**Supplied data:**

/---

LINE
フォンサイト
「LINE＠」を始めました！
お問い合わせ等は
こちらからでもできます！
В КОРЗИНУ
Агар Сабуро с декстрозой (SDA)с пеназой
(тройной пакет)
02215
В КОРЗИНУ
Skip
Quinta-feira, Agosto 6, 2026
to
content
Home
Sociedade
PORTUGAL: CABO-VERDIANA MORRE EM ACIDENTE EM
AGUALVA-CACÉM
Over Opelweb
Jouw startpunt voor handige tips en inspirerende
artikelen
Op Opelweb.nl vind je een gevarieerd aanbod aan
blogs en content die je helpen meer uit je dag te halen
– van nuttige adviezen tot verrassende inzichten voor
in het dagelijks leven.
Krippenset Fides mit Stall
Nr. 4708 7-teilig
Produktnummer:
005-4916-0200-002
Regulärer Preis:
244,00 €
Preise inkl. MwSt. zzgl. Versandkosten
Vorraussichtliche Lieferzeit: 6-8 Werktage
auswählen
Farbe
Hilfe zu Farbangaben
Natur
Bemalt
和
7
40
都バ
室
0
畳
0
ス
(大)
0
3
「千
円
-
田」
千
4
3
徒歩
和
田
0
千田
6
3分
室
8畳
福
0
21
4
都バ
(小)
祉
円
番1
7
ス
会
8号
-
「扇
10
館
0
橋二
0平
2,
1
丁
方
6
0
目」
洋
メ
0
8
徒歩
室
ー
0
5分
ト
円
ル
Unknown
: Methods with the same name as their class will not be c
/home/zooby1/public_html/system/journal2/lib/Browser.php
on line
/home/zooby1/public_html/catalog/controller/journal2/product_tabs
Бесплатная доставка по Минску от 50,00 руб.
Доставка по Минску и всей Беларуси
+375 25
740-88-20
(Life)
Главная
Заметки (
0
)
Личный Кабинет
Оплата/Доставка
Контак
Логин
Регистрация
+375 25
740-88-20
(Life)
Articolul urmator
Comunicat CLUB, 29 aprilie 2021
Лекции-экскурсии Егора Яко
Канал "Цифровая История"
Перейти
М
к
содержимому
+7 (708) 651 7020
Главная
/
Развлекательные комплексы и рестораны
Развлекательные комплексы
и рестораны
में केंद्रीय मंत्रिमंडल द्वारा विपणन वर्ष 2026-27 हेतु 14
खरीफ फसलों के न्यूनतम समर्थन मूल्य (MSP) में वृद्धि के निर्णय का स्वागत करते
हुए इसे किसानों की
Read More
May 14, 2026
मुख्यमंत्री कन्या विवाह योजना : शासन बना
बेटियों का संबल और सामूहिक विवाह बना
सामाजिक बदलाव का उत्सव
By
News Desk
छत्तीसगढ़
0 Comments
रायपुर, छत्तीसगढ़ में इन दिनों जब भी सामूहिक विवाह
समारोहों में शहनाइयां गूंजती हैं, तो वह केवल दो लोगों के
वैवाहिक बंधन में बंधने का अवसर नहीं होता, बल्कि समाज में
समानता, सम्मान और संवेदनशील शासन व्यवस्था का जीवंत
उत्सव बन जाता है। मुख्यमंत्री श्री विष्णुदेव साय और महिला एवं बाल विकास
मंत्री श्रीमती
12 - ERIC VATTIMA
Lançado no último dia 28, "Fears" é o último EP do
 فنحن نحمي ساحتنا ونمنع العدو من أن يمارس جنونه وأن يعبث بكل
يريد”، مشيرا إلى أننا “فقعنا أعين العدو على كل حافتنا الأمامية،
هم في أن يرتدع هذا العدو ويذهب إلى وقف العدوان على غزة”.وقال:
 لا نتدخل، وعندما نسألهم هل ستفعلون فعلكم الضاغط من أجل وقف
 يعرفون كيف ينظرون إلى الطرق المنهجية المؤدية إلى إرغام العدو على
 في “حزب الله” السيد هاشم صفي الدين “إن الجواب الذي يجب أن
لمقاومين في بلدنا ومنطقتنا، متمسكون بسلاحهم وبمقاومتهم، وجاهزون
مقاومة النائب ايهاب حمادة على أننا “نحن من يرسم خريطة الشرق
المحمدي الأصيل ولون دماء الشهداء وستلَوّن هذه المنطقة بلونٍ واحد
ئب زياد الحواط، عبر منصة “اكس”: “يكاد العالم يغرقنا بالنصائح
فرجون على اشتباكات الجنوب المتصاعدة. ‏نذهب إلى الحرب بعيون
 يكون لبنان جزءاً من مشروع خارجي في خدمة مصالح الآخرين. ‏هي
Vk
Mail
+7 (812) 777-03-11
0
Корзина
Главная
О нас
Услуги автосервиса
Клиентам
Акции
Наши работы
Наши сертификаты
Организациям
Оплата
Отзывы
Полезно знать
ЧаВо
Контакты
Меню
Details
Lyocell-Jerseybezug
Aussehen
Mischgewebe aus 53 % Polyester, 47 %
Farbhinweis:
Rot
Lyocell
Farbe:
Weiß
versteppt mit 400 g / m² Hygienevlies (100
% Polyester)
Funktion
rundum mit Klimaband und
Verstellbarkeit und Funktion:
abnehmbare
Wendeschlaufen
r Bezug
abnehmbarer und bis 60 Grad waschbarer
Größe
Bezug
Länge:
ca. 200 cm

\---

**What the task requires:**
The answer must be every line of the records above that holds the word "рестораны".

**Answer:**
Развлекательные комплексы и рестораны
и рестораны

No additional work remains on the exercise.